TASK DESCRIPTION :: Extract the data word for word, from its first line through the line that contains "name author: (Kunze) A. Braun", including both of those lines.

>>>>>

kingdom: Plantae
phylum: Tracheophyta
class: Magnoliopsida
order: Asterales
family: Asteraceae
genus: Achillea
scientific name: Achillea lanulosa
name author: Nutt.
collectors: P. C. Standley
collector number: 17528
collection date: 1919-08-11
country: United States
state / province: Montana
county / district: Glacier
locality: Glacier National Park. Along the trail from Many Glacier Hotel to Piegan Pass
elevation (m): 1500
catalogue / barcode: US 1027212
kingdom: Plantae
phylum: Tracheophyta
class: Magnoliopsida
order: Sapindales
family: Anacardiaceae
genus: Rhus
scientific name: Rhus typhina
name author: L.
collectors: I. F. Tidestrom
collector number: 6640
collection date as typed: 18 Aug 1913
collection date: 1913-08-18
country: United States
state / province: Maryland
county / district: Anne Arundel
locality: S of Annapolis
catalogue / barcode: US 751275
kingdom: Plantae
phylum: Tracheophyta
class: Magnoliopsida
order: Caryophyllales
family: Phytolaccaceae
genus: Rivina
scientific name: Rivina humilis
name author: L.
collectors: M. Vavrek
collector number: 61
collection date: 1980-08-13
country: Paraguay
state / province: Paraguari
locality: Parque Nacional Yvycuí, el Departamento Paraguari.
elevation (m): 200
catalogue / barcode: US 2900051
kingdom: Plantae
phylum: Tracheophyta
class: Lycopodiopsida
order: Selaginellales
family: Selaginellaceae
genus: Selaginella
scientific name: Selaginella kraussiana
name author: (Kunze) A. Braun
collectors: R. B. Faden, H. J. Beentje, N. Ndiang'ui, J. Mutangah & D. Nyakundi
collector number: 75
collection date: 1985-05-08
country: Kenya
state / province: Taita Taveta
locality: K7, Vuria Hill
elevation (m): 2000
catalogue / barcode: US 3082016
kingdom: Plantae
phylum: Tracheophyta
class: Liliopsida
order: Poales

<<<<<

EXPECTED OUTPUT ::
kingdom: Plantae
phylum: Tracheophyta
class: Magnoliopsida
order: Asterales
family: Asteraceae
genus: Achillea
scientific name: Achillea lanulosa
name author: Nutt.
collectors: P. C. Standley
collector number: 17528
collection date: 1919-08-11
country: United States
state / province: Montana
county / district: Glacier
locality: Glacier National Park. Along the trail from Many Glacier Hotel to Piegan Pass
elevation (m): 1500
catalogue / barcode: US 1027212
kingdom: Plantae
phylum: Tracheophyta
class: Magnoliopsida
order: Sapindales
family: Anacardiaceae
genus: Rhus
scientific name: Rhus typhina
name author: L.
collectors: I. F. Tidestrom
collector number: 6640
collection date as typed: 18 Aug 1913
collection date: 1913-08-18
country: United States
state / province: Maryland
county / district: Anne Arundel
locality: S of Annapolis
catalogue / barcode: US 751275
kingdom: Plantae
phylum: Tracheophyta
class: Magnoliopsida
order: Caryophyllales
family: Phytolaccaceae
genus: Rivina
scientific name: Rivina humilis
name author: L.
collectors: M. Vavrek
collector number: 61
collection date: 1980-08-13
country: Paraguay
state / province: Paraguari
locality: Parque Nacional Yvycuí, el Departamento Paraguari.
elevation (m): 200
catalogue / barcode: US 2900051
kingdom: Plantae
phylum: Tracheophyta
class: Lycopodiopsida
order: Selaginellales
family: Selaginellaceae
genus: Selaginella
scientific name: Selaginella kraussiana
name author: (Kunze) A. Braun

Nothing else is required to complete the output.